Увидев огромного, бронированного с головы до ног и плечистого, как шкаф, эрейца с топором в руке, бунтовщики на мгновение потеряли способность соображать. Но тут же нашлось несколько человек, опьяненных алкоголем и неуемным гневом, которые бросились в атаку, увлекая за собой остальную толпу. Олух замахнулся топором и одним ударом сбил нескольких нападавших. На него тут же накатила еще одна волна только для того, чтобы погибнуть от очередного удара могучего эрейца. Лишенные каких-либо доспехов, изможденные и наступающие толпой бедняги падали под ударами дубины, как травы во время сенокоса. За спиной сержанта стояли солдаты и били кинжалами тех, кому каким-то чудом удавалось увернуться от топора. Носьерес вместе с двумя арбалетчиками прикрывал тыл и защищал меня и Ферре.
Несмотря на поразительную эффективность Олуха и кровавую жатву, которую собирал его топор, снова и снова кому-то удавалось проскользнуть между его ударами. Палки, тяпки и молотки не могли, конечно, пробить его броню, но то и дело какой-нибудь вооруженный ножом противник добирался до Олуха и вонзал лезвие в одну из дыр в его броне, прежде чем поддерживающие его солдаты успевали отреагировать. Великан яростно ревел, как раненое животное, отгоняющее мелких хищников, но ран на его теле становилось всё больше, а промежутки между его ударами оказывались все длиннее.
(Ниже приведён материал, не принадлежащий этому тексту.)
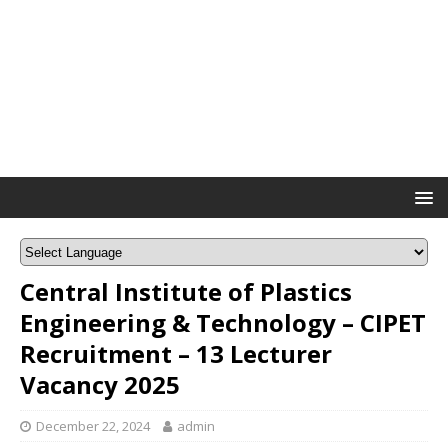
Central Institute of Plastics
Engineering & Technology – CIPET
Recruitment – 13 Lecturer
Vacancy 2025
December 22, 2024
admin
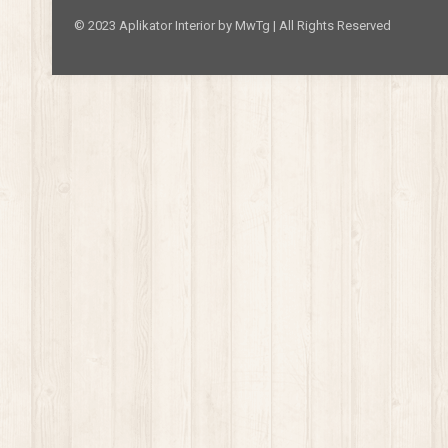
© 2023 Aplikator Interior by MwTg | All Rights Reserved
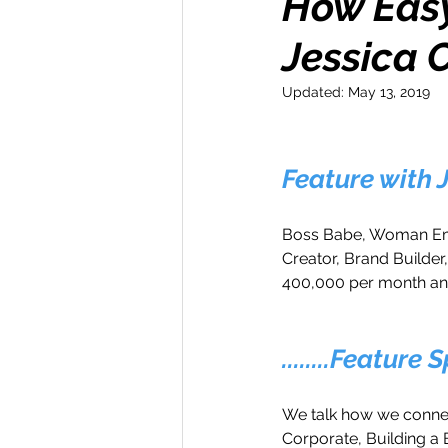
How Easy 
Jessica 
Money Maker
Healt
Updated:
May 13, 2019
Momentum Maker
C
Feature with
Retreats
Books
Boss Babe, Woman Emp
Creator, Brand Builde
400,000 per month a
Transform & Travel
O
........Feature 
We talk how we connec
Corporate, Building a 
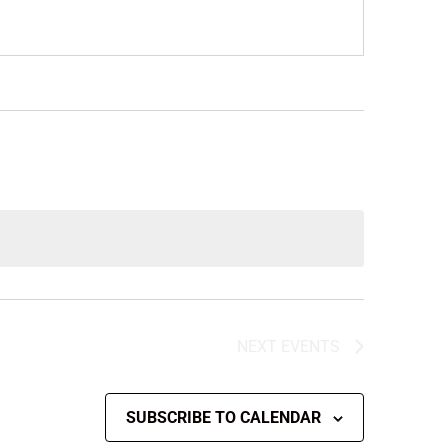
NEXT
EVENTS
SUBSCRIBE TO CALENDAR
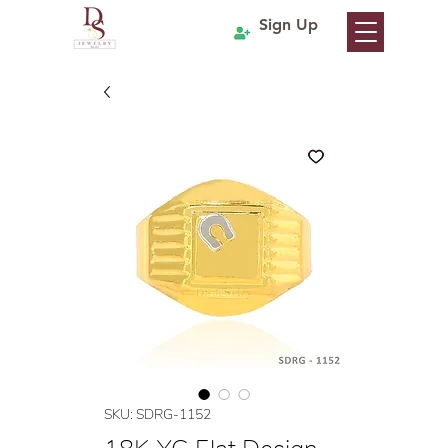
Sign Up
SKU: SDRG-1152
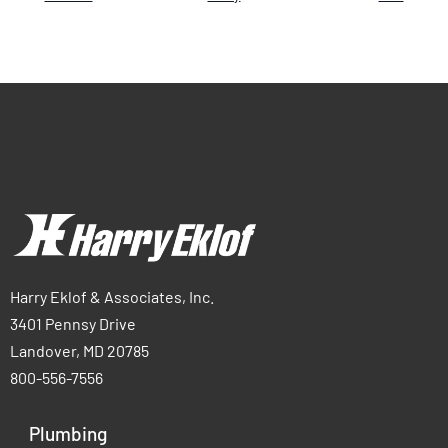
Harry Eklof & Associates, Inc.
3401 Pennsy Drive
Landover, MD 20785
800-556-7556
Plumbing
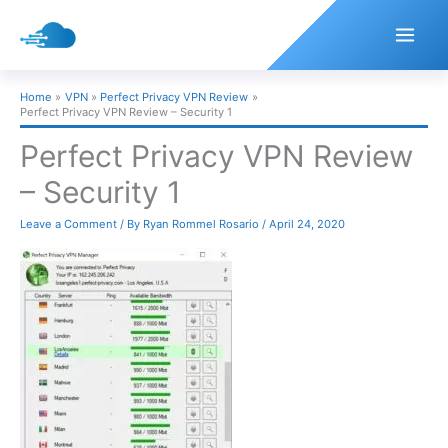
Skip
to
content
Home
VPN
Perfect Privacy VPN Review
Perfect Privacy VPN Review – Security 1
Perfect Privacy VPN Review
– Security 1
Leave a Comment
/ By
Ryan Rommel Rosario
/
April 24, 2020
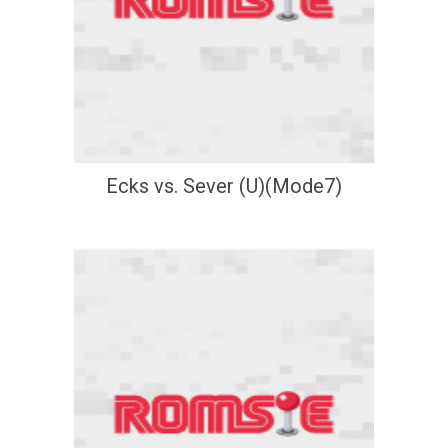
Ecks vs. Sever (U)(Mode7)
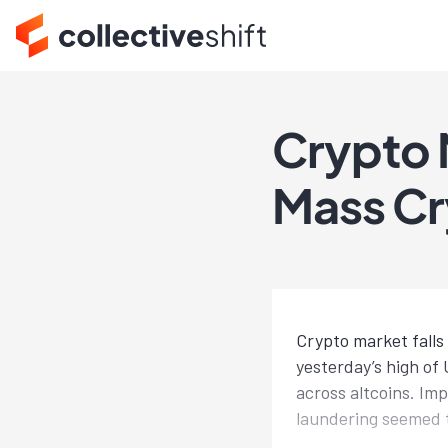
Crypto 
Mass Cr
Crypto market falls
yesterday’s high of
across altcoins. I
laundering seemed t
Наконец он достиг предела своей выносливости, и волна атакующих накрыла его, опрокинула на землю, и множество лезвий вонзилось во все доступные для ударов места. Олух прорычал в последний раз, прежде чем длинный клинок, вонзенный в глаз, не заставил его замолчать навсегда. Остальные эрейцы оказали ожесточенное сопротивление, но не смогли сдержать натиск толпы и падали один за другим. Носьерес быстро оценил обстановку и, не обращая внимания ни на нас, ни на своих людей, бросился бежать. Двое из его солдат, которые должны были нас охранять, совершенно растерялись, с изумлением глядя вслед своему бегущему командиру.
Дальше дела пошли намного легче. Оба охранявших нас арбалетчика, в отличие от остальных членов отряда, были облачены не в полный доспех, а только в легкие кольчуги. Я достал припрятанный нож и вонзил его в шею первому. Ферре, несмотря на связанные руки, схватил второго за лицо и выцарапал ему глаза пальцами. Я разорвал узы моего товарища, и мы пустились бежать. Двое эрейцев все еще оставались в живых, но они были слишком заняты, отражая натиск черни, и не заметили то, что происходит за их спинами.